» **Assigned task**
Read through the data below and state how many of its lines contain the word "TONS", adding nothing.

» **Saved data entries**
+ + +
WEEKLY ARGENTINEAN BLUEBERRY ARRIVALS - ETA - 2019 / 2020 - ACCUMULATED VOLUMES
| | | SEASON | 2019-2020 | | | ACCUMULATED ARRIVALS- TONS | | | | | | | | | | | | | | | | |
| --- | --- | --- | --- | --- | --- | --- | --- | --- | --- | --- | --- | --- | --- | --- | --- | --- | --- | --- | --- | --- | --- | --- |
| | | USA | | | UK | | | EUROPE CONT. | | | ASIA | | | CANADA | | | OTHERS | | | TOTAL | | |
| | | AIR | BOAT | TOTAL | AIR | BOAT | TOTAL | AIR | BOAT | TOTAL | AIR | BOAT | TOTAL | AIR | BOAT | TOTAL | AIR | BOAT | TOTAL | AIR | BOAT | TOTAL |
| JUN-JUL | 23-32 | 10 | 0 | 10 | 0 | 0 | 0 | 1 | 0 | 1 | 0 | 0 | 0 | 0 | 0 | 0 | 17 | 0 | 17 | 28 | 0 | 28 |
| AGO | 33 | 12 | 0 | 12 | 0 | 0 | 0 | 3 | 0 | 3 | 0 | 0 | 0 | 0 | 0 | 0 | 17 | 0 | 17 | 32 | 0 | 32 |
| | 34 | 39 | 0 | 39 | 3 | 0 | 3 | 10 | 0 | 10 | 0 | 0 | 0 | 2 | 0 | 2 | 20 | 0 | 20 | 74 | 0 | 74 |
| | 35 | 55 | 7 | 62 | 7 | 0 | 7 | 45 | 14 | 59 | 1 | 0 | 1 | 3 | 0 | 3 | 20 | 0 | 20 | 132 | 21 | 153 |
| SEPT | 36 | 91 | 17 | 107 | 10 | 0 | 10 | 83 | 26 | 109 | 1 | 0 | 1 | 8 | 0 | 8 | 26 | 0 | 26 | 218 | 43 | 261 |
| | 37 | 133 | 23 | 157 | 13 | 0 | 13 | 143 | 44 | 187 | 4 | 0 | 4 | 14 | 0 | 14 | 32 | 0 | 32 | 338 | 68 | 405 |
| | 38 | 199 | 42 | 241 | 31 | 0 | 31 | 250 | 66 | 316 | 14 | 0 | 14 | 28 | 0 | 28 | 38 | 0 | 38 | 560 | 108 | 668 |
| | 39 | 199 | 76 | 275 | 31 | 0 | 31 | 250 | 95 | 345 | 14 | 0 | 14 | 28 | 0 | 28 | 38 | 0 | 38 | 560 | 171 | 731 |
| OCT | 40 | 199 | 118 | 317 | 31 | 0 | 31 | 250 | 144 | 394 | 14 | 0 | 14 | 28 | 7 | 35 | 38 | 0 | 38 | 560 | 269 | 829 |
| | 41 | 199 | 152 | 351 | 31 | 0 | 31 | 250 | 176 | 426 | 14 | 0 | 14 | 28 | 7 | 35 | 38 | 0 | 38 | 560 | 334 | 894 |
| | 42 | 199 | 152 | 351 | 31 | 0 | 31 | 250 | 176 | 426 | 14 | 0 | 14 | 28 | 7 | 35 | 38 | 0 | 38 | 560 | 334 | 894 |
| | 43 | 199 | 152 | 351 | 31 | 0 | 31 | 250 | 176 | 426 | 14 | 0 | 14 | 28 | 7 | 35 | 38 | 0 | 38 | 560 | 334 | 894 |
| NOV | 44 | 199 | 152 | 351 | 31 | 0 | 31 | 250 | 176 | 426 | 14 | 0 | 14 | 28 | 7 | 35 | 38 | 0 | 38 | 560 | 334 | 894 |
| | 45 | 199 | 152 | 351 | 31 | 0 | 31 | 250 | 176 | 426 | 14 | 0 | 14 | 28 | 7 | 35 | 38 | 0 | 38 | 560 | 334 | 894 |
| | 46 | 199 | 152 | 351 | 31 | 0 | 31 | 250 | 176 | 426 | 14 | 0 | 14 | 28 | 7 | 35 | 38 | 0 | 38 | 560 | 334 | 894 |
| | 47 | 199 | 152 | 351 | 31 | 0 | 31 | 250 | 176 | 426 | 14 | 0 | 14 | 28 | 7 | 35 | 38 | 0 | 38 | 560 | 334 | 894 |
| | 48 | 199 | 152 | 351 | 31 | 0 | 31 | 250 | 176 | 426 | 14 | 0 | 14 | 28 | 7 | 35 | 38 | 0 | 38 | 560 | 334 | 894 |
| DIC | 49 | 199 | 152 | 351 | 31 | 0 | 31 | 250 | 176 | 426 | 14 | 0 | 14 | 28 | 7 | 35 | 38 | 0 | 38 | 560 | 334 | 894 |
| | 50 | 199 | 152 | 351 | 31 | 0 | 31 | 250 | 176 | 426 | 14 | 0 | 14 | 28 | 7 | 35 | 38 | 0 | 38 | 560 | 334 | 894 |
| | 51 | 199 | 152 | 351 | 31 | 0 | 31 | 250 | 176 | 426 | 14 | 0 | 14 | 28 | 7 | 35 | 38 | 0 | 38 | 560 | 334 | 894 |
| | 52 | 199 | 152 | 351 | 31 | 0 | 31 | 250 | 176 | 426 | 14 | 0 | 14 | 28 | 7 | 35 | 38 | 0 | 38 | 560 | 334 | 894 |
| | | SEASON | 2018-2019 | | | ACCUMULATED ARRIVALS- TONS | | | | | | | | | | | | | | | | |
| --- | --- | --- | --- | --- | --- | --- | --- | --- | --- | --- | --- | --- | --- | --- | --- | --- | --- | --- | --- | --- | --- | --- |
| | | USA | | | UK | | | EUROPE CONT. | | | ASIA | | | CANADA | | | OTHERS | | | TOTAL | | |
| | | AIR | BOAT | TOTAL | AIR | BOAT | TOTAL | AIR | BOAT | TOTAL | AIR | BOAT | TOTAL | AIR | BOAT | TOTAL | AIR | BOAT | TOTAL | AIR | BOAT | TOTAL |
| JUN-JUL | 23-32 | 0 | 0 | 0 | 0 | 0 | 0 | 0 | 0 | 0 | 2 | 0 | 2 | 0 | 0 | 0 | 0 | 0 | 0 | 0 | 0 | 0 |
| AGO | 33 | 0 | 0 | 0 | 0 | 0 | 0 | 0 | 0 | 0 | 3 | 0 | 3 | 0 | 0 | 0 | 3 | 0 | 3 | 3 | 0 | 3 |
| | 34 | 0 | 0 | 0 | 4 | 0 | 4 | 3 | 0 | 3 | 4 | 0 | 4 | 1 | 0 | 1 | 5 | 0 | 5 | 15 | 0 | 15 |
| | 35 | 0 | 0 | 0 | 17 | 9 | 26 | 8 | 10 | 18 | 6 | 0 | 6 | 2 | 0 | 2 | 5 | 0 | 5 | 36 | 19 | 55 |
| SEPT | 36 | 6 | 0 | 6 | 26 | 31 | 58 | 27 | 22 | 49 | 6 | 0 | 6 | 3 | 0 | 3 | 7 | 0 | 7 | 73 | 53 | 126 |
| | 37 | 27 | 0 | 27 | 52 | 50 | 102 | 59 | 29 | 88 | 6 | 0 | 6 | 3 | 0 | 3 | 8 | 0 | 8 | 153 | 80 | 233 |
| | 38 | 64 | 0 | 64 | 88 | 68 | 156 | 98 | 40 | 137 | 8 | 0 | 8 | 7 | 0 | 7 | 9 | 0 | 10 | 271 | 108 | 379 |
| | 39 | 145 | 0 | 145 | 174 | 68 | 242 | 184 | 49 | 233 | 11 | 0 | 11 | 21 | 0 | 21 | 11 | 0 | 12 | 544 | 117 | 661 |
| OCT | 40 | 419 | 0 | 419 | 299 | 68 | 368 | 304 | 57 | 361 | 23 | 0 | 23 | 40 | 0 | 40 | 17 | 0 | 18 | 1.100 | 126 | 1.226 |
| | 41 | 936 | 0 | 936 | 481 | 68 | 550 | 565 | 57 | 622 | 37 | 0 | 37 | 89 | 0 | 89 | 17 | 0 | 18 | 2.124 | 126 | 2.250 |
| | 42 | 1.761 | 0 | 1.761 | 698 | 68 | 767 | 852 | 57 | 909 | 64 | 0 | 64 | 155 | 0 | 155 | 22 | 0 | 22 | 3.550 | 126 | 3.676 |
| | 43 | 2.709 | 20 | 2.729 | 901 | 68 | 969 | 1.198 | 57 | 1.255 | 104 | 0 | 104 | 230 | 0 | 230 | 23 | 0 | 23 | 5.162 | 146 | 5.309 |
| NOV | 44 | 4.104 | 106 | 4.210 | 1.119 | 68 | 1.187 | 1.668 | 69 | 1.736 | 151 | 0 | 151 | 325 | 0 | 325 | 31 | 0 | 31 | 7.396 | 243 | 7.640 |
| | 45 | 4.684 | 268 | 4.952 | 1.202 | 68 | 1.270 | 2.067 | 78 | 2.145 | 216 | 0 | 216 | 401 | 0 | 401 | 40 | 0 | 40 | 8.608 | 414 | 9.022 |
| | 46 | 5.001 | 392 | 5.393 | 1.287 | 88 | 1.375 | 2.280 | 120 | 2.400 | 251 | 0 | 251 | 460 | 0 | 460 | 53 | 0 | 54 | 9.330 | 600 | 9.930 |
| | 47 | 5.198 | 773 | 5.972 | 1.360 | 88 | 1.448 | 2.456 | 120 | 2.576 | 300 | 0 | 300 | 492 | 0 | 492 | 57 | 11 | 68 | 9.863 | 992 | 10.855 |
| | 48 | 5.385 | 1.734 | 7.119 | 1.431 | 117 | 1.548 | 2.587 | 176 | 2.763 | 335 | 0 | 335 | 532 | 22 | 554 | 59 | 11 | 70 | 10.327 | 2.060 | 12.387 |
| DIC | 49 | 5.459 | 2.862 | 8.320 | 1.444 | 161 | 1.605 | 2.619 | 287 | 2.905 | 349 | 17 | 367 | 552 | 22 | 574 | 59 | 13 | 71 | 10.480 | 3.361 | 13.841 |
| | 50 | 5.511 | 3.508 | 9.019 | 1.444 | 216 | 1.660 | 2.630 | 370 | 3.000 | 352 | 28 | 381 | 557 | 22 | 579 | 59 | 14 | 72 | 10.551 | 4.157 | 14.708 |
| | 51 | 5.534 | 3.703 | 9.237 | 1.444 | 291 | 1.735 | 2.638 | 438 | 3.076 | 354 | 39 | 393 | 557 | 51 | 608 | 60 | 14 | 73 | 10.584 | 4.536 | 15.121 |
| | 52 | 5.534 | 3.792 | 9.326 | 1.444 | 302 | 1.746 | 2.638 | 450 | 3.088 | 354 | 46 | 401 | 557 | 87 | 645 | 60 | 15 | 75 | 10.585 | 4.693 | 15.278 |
+ + +
» **Answer**
2